- **What needs to be done**
The records below must be transcribed exactly, with each picture left out.

- **Exercise data**
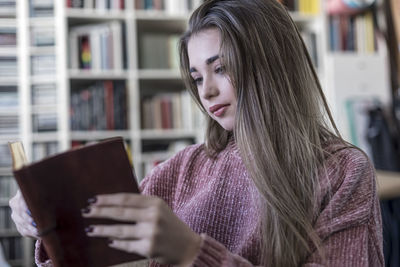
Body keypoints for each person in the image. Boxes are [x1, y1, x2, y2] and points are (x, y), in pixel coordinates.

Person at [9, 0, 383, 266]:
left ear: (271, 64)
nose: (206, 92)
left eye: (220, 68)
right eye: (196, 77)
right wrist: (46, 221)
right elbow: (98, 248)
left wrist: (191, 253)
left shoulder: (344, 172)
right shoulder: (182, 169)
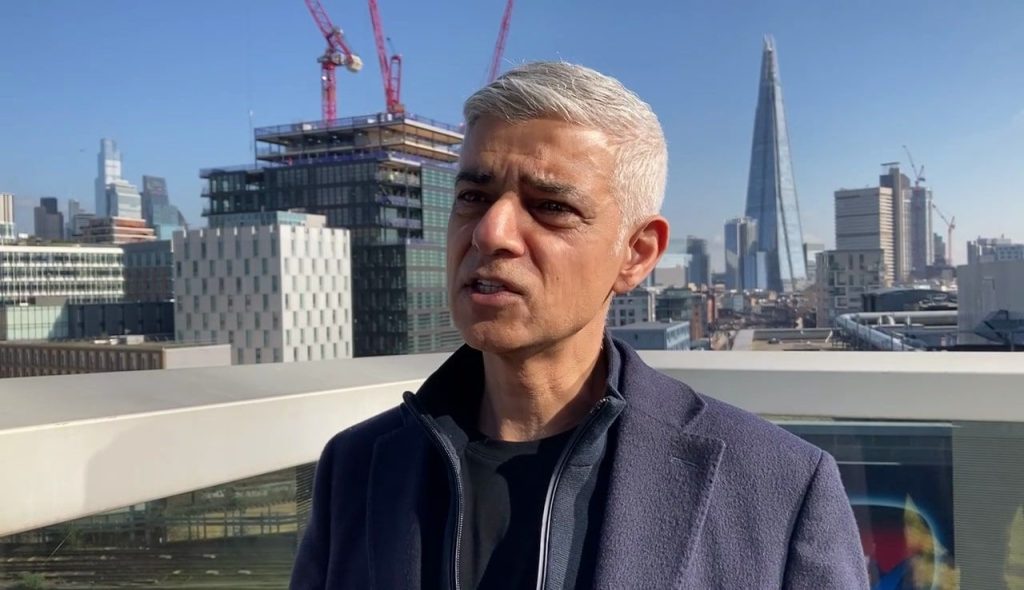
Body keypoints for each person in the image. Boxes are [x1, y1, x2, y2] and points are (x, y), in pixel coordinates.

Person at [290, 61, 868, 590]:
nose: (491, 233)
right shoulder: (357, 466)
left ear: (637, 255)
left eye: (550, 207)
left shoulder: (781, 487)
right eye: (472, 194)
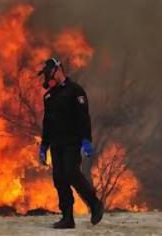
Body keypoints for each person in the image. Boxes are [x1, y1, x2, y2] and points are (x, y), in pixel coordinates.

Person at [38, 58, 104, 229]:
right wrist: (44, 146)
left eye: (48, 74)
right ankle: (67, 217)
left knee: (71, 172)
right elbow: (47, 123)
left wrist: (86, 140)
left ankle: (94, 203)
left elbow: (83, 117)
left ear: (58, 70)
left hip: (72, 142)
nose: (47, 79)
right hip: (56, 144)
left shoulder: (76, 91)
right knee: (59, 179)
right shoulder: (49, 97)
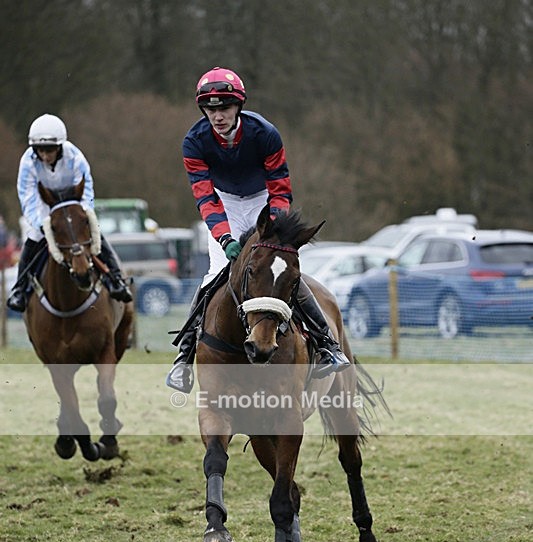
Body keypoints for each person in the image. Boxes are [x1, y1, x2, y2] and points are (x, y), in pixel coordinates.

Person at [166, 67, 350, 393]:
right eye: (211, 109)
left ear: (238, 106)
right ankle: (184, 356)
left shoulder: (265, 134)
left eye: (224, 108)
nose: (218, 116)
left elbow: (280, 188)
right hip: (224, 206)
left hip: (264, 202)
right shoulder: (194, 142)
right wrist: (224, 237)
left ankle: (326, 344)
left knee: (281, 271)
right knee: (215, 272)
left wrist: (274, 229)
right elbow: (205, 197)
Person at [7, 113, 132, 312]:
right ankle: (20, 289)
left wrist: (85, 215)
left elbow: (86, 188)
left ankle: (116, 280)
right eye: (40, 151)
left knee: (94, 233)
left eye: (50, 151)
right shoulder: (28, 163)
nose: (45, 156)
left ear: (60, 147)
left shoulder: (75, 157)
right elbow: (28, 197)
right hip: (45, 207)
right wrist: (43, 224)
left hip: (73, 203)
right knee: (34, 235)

- **Expected answer**
Body keypoints for each person in the image. Boxes are [x1, y1, x2, y2] and points are (x, y), in pixel coordinates.

Person at [9, 0, 383, 266]:
left ear: (271, 64)
nose: (206, 92)
left eye: (220, 68)
right eye: (196, 77)
right wrist: (46, 221)
right elbow: (98, 248)
left wrist: (191, 253)
left shoulder: (344, 172)
right shoulder: (182, 169)
Body keypoints for each person in the image. Boxes are [x1, y1, x2, y2] and points are (x, y), in pixel coordinates.

Person at [290, 61, 868, 590]:
nose: (491, 233)
right shoulder: (357, 466)
left ear: (637, 255)
left eye: (550, 207)
left shoulder: (781, 487)
right eye: (472, 194)
Body keypoints for each person in the image. Boxes are [x1, y1, x2, y2] and points are (x, y), in pixel coordinates.

Person at [38, 58, 104, 229]:
right wrist: (44, 146)
left eye: (48, 74)
right ankle: (67, 217)
left knee: (71, 172)
right elbow: (47, 123)
left wrist: (86, 140)
left ankle: (94, 203)
left elbow: (83, 117)
left ear: (58, 70)
left hip: (72, 142)
nose: (47, 79)
right hip: (56, 144)
left shoulder: (76, 91)
right knee: (59, 179)
right shoulder: (49, 97)
Body keypoints for each person in the image. Boxes are [x1, y1, x2, y2] and points are (x, y), in pixel coordinates.

Person at [166, 67, 350, 393]:
right eye: (211, 109)
left ear: (238, 106)
right ankle: (184, 356)
left shoulder: (265, 134)
left eye: (224, 108)
nose: (218, 116)
left elbow: (280, 188)
right hip: (224, 206)
left hip: (264, 202)
right shoulder: (194, 142)
right wrist: (224, 237)
left ankle: (326, 344)
left knee: (281, 271)
right knee: (215, 272)
left wrist: (274, 229)
right elbow: (205, 197)
Person at [7, 113, 132, 312]:
right ankle: (20, 289)
left wrist: (85, 215)
left elbow: (86, 188)
left ankle: (116, 280)
right eye: (40, 151)
left knee: (94, 233)
left eye: (50, 151)
right shoulder: (28, 163)
nose: (45, 156)
left ear: (60, 147)
left shoulder: (75, 157)
right elbow: (28, 197)
right hip: (45, 207)
right wrist: (43, 224)
left hip: (73, 203)
right knee: (34, 235)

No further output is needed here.